Since routes can be configured to reuse actions and controllers, it makes more paths to follow. If I again use the route defined above, I end up with all of these valid addresses that could potentially be linked to and indexed:

  • a.com/Firefox-Extension
  • a.com/Firefox-Extension/
  • a.com/Home/Firefox
  • a.com/Home/Firefox/
  • a.com/Home/Firefox/anythingyouwant

If you're lucky, Google won't penalize duplicate content. However, if Google indexes the same content using multiple URL's, you won't get the benefit of focusing the PageRank. A similar situation occurs with you have a site that can be addressed like "cnn.com" and "www.cnn.com". They counted as separate pages, that end up competing for good rank.

Legacy URL's

I'm sure there is a large group of people that are anxiously awaiting to take advantage of the new MVC style development. Many of them will undoubtedly have existing URL's they want to preserve.

There are a couple of ways to handle this issue. The search engines would prefer that your URL's simply remain the same. This is possible, but requires some fancy routing. The SEO community highly recommends this approach (with good cause).
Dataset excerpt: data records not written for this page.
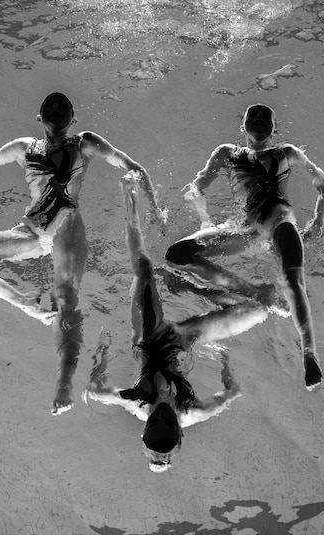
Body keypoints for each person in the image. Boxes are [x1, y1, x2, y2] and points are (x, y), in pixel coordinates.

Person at [0, 92, 165, 414]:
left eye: (63, 105)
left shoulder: (84, 143)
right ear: (38, 117)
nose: (56, 109)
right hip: (31, 232)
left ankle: (64, 382)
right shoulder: (23, 149)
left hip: (67, 227)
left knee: (65, 298)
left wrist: (155, 207)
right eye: (49, 105)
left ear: (73, 119)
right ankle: (22, 302)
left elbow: (132, 166)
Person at [83, 173, 269, 472]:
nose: (163, 413)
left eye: (154, 420)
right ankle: (189, 287)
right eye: (169, 421)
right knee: (258, 309)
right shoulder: (195, 412)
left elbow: (93, 390)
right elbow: (233, 392)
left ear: (144, 429)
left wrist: (102, 355)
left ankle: (129, 199)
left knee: (143, 268)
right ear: (180, 431)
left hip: (150, 337)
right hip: (185, 339)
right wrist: (224, 360)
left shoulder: (135, 404)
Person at [164, 104, 324, 391]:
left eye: (264, 116)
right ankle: (254, 292)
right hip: (242, 229)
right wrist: (204, 218)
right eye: (252, 116)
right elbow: (196, 188)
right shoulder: (226, 153)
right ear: (242, 126)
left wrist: (317, 223)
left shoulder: (287, 153)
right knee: (177, 255)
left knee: (293, 280)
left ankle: (309, 354)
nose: (258, 119)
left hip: (278, 220)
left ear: (274, 128)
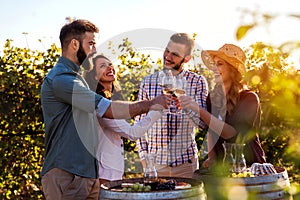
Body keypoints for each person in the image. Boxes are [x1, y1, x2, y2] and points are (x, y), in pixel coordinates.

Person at [40, 19, 170, 200]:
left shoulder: (77, 79)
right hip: (67, 174)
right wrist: (151, 104)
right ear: (74, 44)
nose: (94, 50)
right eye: (91, 44)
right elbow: (107, 109)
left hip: (85, 174)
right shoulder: (62, 79)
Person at [178, 43, 266, 169]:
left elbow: (231, 134)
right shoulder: (213, 98)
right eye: (214, 64)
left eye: (220, 64)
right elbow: (211, 129)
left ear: (232, 69)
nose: (214, 68)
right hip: (222, 170)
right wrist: (212, 156)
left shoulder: (249, 98)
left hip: (249, 167)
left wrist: (198, 109)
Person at [135, 33, 209, 178]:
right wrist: (145, 161)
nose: (168, 57)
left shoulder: (197, 82)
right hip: (155, 165)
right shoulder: (148, 82)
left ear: (186, 59)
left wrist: (189, 108)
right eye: (167, 51)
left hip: (186, 165)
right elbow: (139, 126)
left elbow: (202, 125)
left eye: (175, 54)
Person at [83, 54, 163, 185]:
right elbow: (132, 133)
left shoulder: (110, 101)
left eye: (110, 64)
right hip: (104, 172)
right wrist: (157, 110)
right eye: (102, 66)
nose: (109, 67)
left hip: (111, 170)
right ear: (94, 76)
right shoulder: (101, 106)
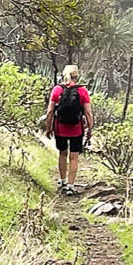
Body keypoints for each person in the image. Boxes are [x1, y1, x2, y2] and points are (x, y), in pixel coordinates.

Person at [45, 64, 93, 196]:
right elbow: (88, 112)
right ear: (77, 76)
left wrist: (48, 128)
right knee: (74, 157)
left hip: (60, 128)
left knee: (62, 153)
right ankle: (71, 186)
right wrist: (90, 128)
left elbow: (50, 112)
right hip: (77, 129)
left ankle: (62, 181)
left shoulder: (57, 89)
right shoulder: (82, 91)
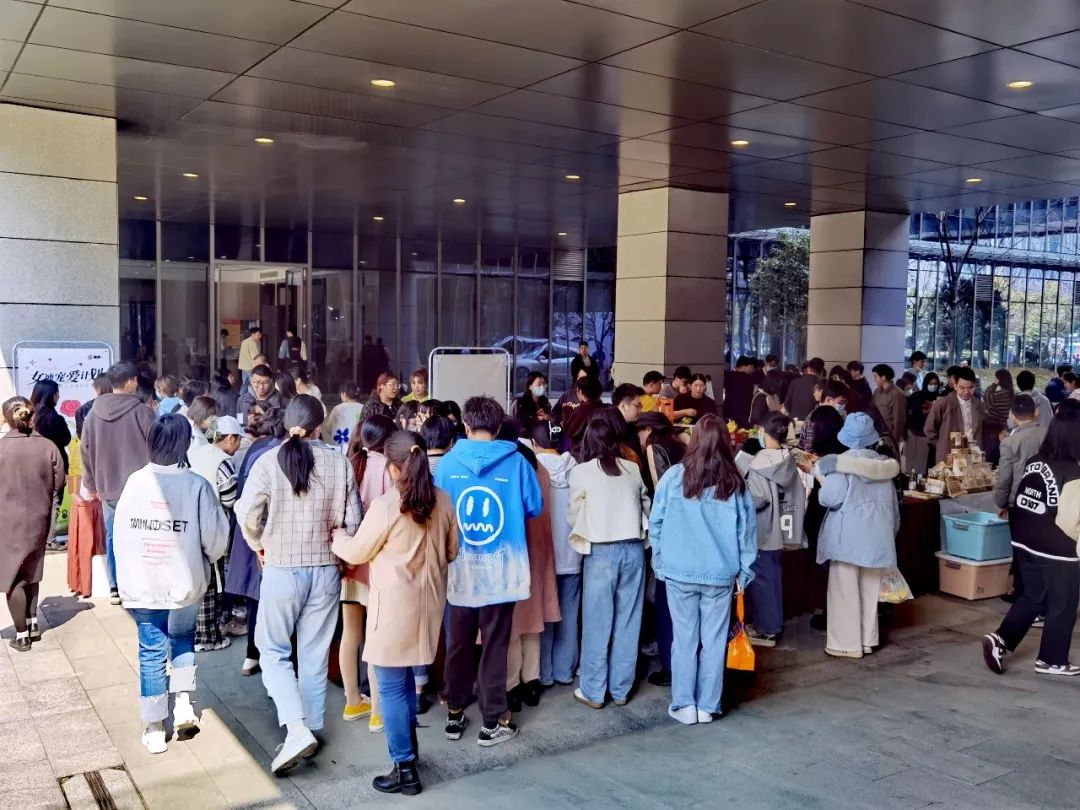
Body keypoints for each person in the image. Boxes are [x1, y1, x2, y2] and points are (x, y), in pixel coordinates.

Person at [234, 395, 362, 775]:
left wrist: (259, 544)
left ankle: (295, 728)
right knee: (313, 653)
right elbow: (353, 522)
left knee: (273, 650)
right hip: (325, 570)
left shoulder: (268, 461)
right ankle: (311, 726)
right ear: (319, 426)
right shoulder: (339, 462)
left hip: (282, 569)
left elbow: (247, 513)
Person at [331, 431, 458, 795]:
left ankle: (404, 769)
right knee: (404, 686)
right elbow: (452, 551)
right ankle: (411, 753)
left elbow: (357, 551)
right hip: (428, 608)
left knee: (390, 689)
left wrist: (338, 537)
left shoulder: (387, 506)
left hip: (392, 612)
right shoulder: (443, 500)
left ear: (393, 468)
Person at [113, 414, 229, 753]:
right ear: (185, 444)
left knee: (151, 651)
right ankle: (183, 705)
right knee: (182, 641)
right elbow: (216, 542)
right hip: (184, 583)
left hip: (144, 584)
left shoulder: (135, 483)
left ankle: (153, 727)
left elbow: (120, 536)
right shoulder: (196, 486)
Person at [434, 396, 543, 746]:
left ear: (465, 425)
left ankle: (454, 713)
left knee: (458, 644)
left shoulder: (447, 464)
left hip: (459, 569)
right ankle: (492, 721)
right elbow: (534, 507)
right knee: (495, 645)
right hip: (502, 571)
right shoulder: (518, 462)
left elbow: (438, 512)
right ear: (497, 427)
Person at [648, 414, 757, 724]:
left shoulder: (673, 477)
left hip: (679, 573)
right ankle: (708, 706)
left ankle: (684, 705)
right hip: (720, 576)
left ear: (693, 440)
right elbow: (747, 534)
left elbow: (656, 523)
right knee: (714, 642)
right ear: (725, 443)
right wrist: (744, 573)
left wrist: (660, 563)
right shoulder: (735, 482)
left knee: (683, 640)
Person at [983, 402, 1080, 677]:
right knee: (1063, 604)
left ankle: (1000, 639)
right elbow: (1070, 522)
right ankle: (1051, 660)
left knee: (1033, 596)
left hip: (1023, 539)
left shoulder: (1036, 460)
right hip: (1057, 548)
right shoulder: (1073, 473)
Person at [568, 413, 650, 710]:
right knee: (629, 622)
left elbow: (573, 514)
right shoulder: (632, 468)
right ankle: (620, 690)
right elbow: (646, 506)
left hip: (601, 553)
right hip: (634, 551)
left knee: (597, 624)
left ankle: (593, 691)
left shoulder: (581, 472)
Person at [814, 413, 900, 659]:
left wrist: (821, 478)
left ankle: (846, 644)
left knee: (844, 592)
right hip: (878, 538)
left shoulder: (840, 466)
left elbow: (828, 499)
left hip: (847, 539)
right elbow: (894, 509)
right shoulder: (884, 468)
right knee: (869, 592)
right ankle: (867, 640)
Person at [81, 361, 157, 605]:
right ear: (132, 382)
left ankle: (115, 586)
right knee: (143, 535)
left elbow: (85, 452)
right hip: (142, 487)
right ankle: (141, 583)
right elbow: (157, 447)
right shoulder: (142, 412)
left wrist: (92, 484)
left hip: (108, 486)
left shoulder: (92, 414)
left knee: (114, 536)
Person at [341, 414, 398, 731]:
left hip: (348, 562)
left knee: (350, 634)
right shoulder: (389, 469)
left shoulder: (350, 464)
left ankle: (353, 701)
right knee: (375, 638)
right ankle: (377, 712)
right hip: (376, 565)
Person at [501, 422, 560, 712]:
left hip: (513, 552)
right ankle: (532, 681)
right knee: (533, 619)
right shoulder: (539, 468)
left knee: (512, 623)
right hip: (539, 549)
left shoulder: (508, 468)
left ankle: (512, 685)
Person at [224, 407, 286, 677]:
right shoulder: (276, 452)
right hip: (266, 531)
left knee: (254, 597)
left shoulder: (254, 448)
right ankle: (274, 662)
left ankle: (252, 655)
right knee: (273, 601)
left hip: (247, 529)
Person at [0, 397, 65, 652]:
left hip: (8, 521)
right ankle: (33, 622)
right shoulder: (48, 446)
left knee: (13, 577)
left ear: (6, 418)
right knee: (32, 571)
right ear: (31, 414)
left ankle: (21, 635)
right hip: (40, 517)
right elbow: (58, 482)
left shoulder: (2, 448)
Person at [745, 412, 806, 647]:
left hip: (763, 530)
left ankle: (767, 629)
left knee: (762, 581)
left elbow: (758, 498)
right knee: (773, 578)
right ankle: (773, 623)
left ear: (763, 431)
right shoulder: (787, 459)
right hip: (783, 528)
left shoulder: (759, 463)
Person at [635, 411, 685, 687]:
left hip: (668, 531)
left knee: (662, 597)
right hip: (687, 533)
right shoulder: (679, 442)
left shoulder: (654, 447)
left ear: (647, 429)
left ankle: (667, 661)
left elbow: (660, 491)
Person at [529, 424, 581, 688]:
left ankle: (545, 673)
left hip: (544, 556)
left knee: (545, 615)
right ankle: (564, 671)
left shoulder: (532, 469)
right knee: (569, 614)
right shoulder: (577, 469)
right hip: (572, 554)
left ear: (533, 443)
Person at [188, 415, 244, 652]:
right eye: (238, 440)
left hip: (190, 524)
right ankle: (208, 637)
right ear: (230, 438)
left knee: (197, 579)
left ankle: (195, 632)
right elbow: (230, 498)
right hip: (213, 528)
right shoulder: (222, 462)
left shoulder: (195, 453)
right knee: (213, 583)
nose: (238, 445)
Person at [925, 367, 984, 464]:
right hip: (949, 455)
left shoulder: (979, 405)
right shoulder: (943, 404)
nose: (966, 392)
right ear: (955, 385)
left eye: (970, 388)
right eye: (962, 388)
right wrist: (942, 444)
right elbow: (929, 429)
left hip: (973, 455)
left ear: (975, 386)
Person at [30, 379, 71, 503]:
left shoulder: (29, 418)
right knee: (53, 506)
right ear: (52, 395)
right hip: (54, 469)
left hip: (32, 469)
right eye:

Another way to handle it is to adopt the new REST style URL's that typically make the most sense with an MVC approach: "/controller/action/id". Then, setup 301 redirects from the old addresses to the new one's. This article discusses the technical details. In theory, this should be the best scenario. However, Google themselves say to get the incoming links pointed to the new addresses ASAP. The truth is, this solution sucks. I've actually done this with a site. It was search engine suicide for a couple of months. I eventually got my old position back, but lost a significant amount of revenue because of it.

Yet another way that I found is to set up multiple routes so that the content is accessible with both the old and new addresses. If you've been paying attention, you'll know that this counts as duplicate content, and is very, very bad. I was in shock when I found this approach being advocated.

Conclusion

I'm not saying the routing system is completely wrong, I just think it would be set up so that the easy way of migrating a site is the correct way, or as close to it as possible. I don't want to have to write custom routing. At the very least, come up with a way to designate that a particular action has a single path (and cancel out additional paths in other routes). It would also be nice if there was a way to use the old style urlMapping section in the web.config for legacy URL's.

If I'm completely wrong about how the routing works, let me know. It's difficult to find good information (which is understandable right now), and I'm admittedly still in an early learning stage.